§ **Task objective**: Write out, word for word and with no pictures, each line below from the one containing "neck: (119, 310)" through the one containing "right back paw: (84, 259)", both included, and no other line.

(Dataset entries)

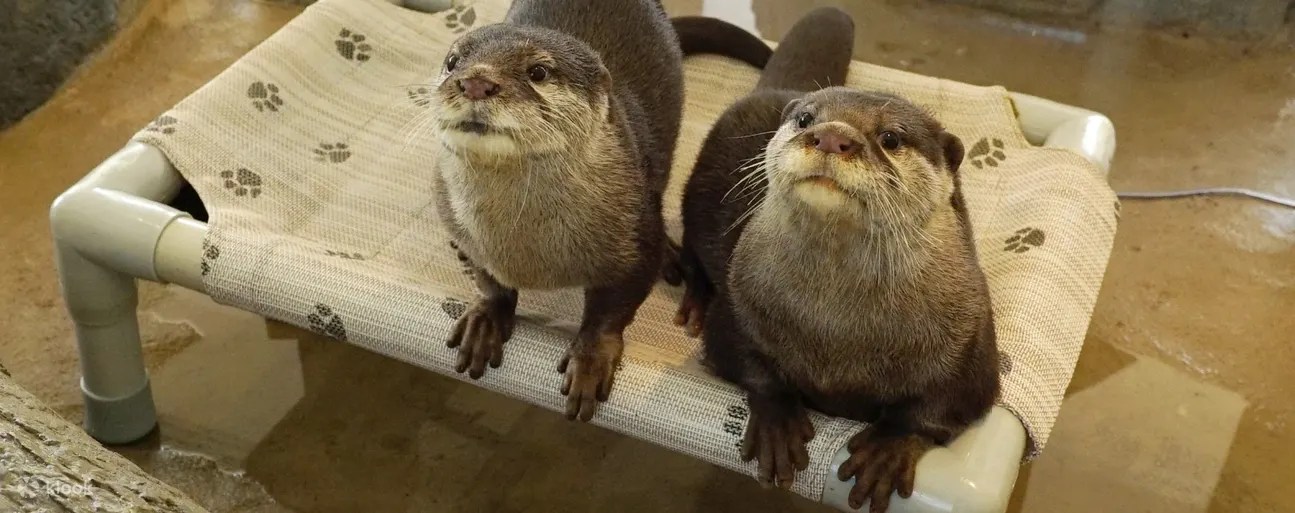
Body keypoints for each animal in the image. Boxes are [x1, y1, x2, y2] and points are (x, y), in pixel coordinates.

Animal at [427, 0, 767, 422]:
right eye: (453, 62)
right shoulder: (467, 230)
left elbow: (614, 308)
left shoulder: (633, 237)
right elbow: (489, 282)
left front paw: (590, 359)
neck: (528, 250)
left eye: (538, 71)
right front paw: (486, 319)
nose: (475, 82)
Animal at [675, 9, 1000, 513]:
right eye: (807, 119)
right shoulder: (739, 301)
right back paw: (693, 297)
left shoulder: (972, 345)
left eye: (891, 137)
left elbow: (943, 408)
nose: (831, 136)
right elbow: (740, 357)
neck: (837, 331)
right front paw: (778, 420)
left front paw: (888, 447)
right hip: (697, 194)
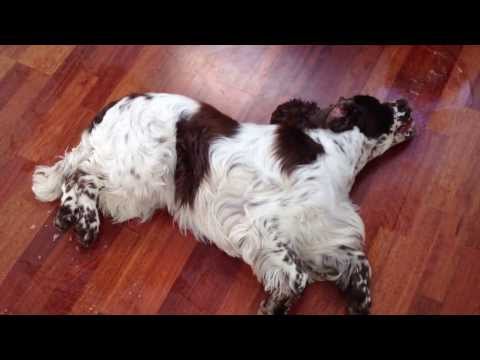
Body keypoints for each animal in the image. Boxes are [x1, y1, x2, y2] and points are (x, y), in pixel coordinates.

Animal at [31, 93, 414, 316]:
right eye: (381, 106)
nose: (407, 104)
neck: (335, 151)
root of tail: (109, 111)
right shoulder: (265, 224)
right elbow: (297, 276)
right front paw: (275, 305)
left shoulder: (322, 234)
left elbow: (359, 263)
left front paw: (359, 300)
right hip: (137, 172)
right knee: (79, 175)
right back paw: (82, 222)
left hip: (136, 193)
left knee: (79, 176)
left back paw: (74, 218)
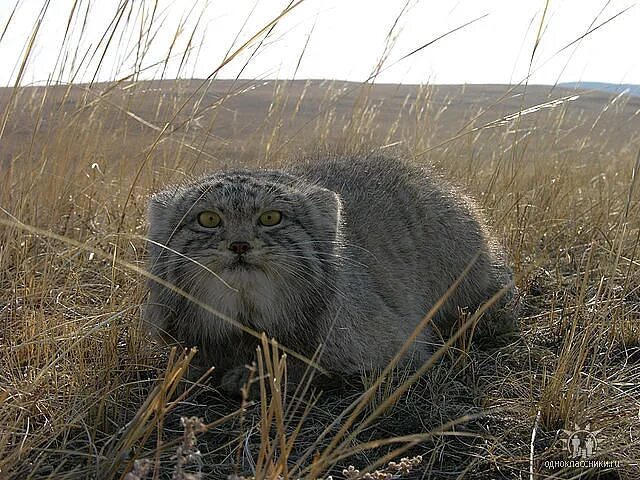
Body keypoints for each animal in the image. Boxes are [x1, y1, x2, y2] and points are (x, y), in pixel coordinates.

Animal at [142, 154, 516, 394]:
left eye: (271, 218)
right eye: (208, 219)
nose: (239, 245)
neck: (248, 320)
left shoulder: (395, 349)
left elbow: (314, 366)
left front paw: (255, 376)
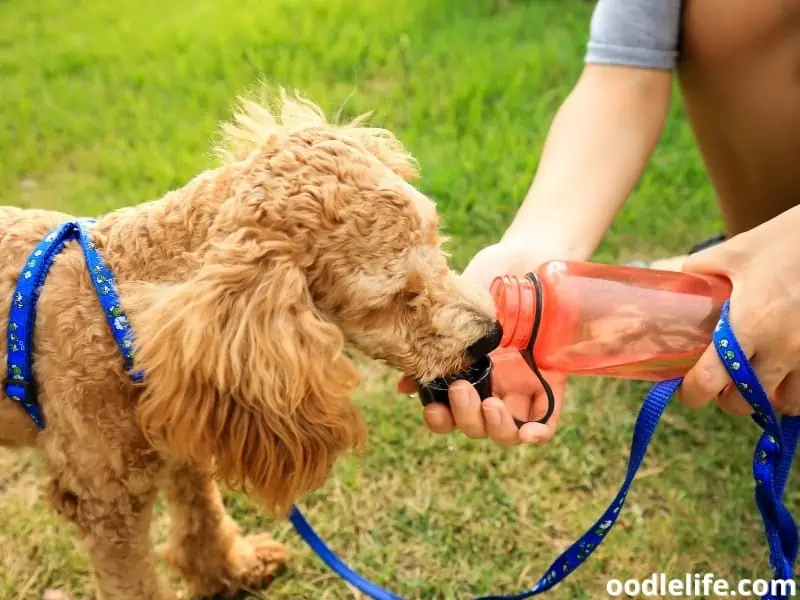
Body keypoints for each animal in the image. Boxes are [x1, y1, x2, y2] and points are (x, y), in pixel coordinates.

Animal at [0, 90, 500, 600]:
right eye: (392, 300)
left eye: (435, 236)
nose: (491, 335)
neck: (119, 310)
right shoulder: (105, 502)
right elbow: (134, 581)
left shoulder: (184, 433)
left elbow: (203, 517)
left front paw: (230, 572)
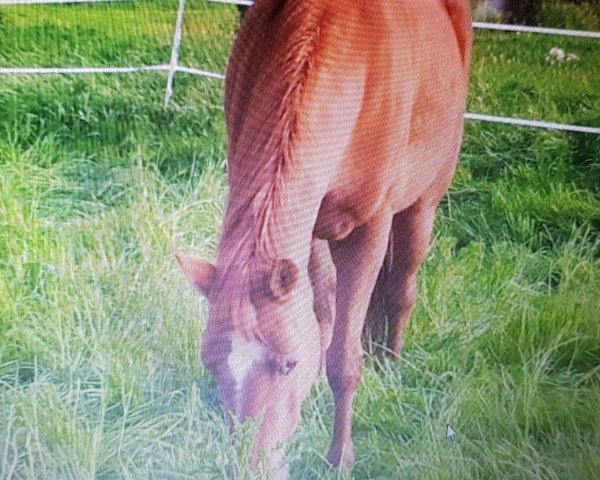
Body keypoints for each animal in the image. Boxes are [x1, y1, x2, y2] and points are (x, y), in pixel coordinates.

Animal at [176, 0, 472, 474]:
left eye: (287, 364)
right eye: (210, 361)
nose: (250, 467)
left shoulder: (369, 231)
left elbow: (343, 359)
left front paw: (340, 457)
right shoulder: (309, 223)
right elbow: (321, 313)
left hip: (421, 207)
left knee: (402, 286)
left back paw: (391, 365)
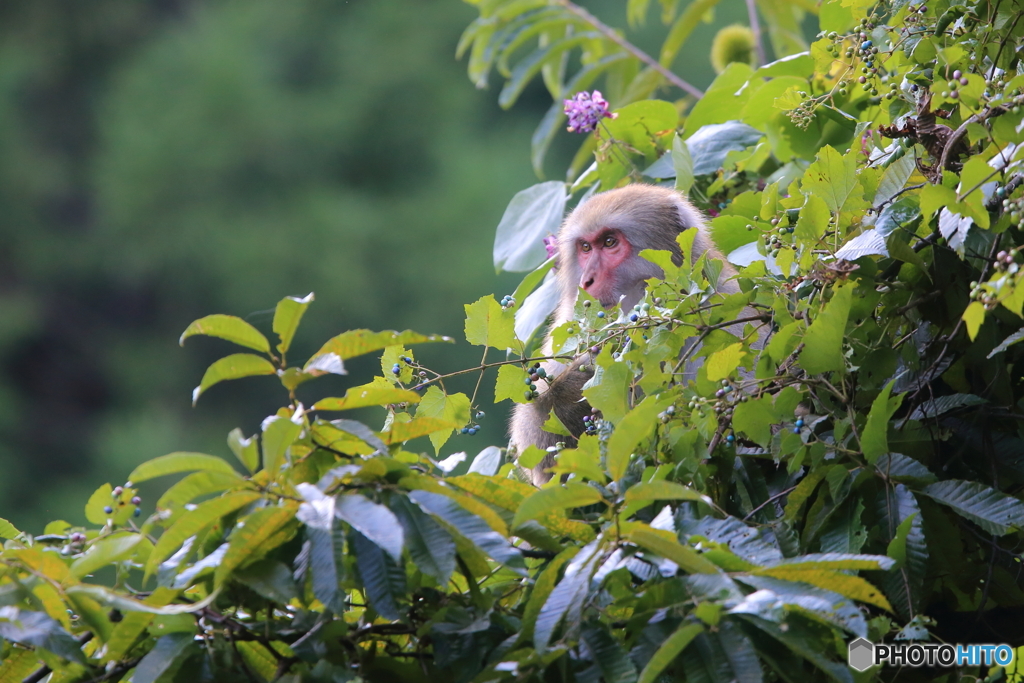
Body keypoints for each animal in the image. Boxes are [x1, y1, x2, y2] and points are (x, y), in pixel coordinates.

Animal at [512, 184, 761, 489]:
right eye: (585, 247)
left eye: (609, 242)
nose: (586, 282)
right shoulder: (570, 327)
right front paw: (573, 386)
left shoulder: (727, 315)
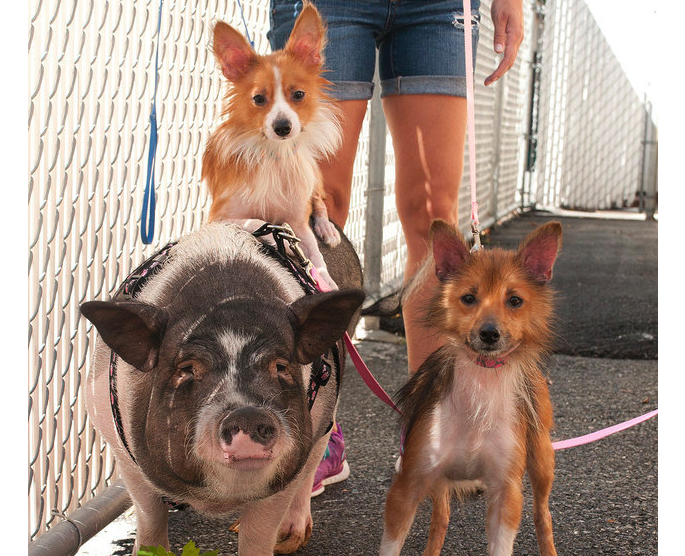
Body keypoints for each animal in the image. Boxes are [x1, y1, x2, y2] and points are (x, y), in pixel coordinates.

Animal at [81, 223, 364, 556]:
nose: (248, 414)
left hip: (326, 413)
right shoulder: (122, 450)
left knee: (313, 463)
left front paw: (259, 537)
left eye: (280, 366)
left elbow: (258, 535)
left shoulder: (289, 466)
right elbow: (150, 518)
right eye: (187, 369)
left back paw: (286, 539)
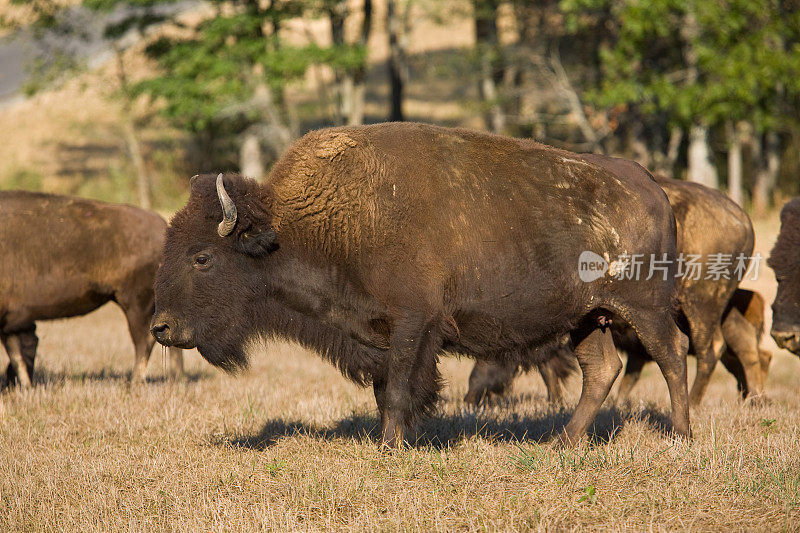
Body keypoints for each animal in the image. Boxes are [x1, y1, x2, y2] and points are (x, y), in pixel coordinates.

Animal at [0, 189, 183, 384]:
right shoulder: (13, 322)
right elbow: (17, 355)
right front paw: (25, 385)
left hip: (134, 303)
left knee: (144, 340)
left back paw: (134, 382)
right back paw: (176, 378)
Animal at [153, 121, 692, 444]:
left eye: (202, 257)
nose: (162, 328)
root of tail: (650, 186)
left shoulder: (413, 324)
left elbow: (398, 389)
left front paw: (390, 447)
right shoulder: (376, 335)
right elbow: (383, 390)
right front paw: (392, 440)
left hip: (645, 310)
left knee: (671, 356)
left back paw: (681, 437)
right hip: (587, 318)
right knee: (601, 370)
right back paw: (562, 442)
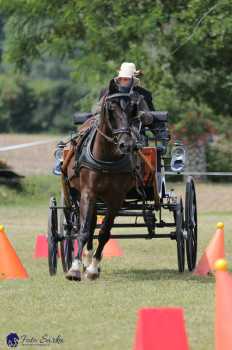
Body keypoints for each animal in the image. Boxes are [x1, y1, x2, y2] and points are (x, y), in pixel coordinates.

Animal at [64, 91, 147, 280]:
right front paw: (75, 268)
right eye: (111, 109)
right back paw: (84, 259)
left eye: (133, 109)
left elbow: (104, 232)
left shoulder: (116, 198)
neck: (107, 157)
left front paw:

§ **Result of this exercise**:
neck: (119, 310)
right shoulder: (105, 502)
right elbow: (134, 581)
left shoulder: (184, 433)
left elbow: (203, 517)
left front paw: (230, 572)
Body keypoints for each animal in the image. Boxes are [x1, y1, x2, y2] and points are (x, y), in pixel coordinates.

Animal at [176, 0, 472, 474]:
left eye: (287, 364)
right eye: (210, 361)
nose: (250, 467)
left shoulder: (369, 231)
left elbow: (343, 359)
left front paw: (340, 457)
right shoulder: (309, 223)
right elbow: (321, 313)
left hip: (421, 207)
left knee: (402, 286)
left back paw: (391, 365)
Body keypoints for each animal in the image. Boxes are [x1, y1, x2, y2] and points are (x, y), in pixel coordinates.

Animal at [512, 184, 761, 489]:
right eye: (585, 247)
left eye: (609, 242)
nose: (586, 282)
right shoulder: (570, 327)
right front paw: (573, 386)
left shoulder: (727, 315)
Body keypoints for each animal in the image. Boxes are [x1, y1, x2, y2] and points are (x, y), in pixel coordinates.

Animal at [81, 223, 364, 556]:
nose: (248, 414)
left hip: (326, 413)
right shoulder: (122, 450)
left knee: (313, 463)
left front paw: (259, 537)
left eye: (280, 366)
left elbow: (258, 535)
left shoulder: (289, 466)
right elbow: (150, 518)
right eye: (187, 369)
left back paw: (286, 539)
Body keypoints for each animal in the image. Boxes are [x1, y1, x2, y2] and points are (x, y), in pixel coordinates.

Animal at [0, 189, 183, 384]:
right shoulder: (13, 322)
right elbow: (17, 355)
right front paw: (25, 385)
left hip: (134, 303)
left knee: (144, 340)
left back paw: (134, 382)
right back paw: (176, 378)
Animal at [153, 121, 692, 444]:
left eye: (202, 257)
nose: (162, 328)
root of tail: (650, 186)
left shoulder: (413, 324)
left elbow: (398, 389)
left front paw: (390, 447)
right shoulder: (376, 335)
right elbow: (383, 390)
right front paw: (392, 440)
left hip: (645, 310)
left knee: (671, 356)
left back paw: (681, 437)
right hip: (587, 318)
right knee: (601, 370)
right back paw: (562, 442)
Body keypoints for each animal in the image. Boxes are [x1, y1, x2, y2] and points are (x, y), in pixel coordinates.

Animal at [64, 91, 147, 280]:
right front paw: (75, 268)
right eye: (111, 109)
right back paw: (84, 259)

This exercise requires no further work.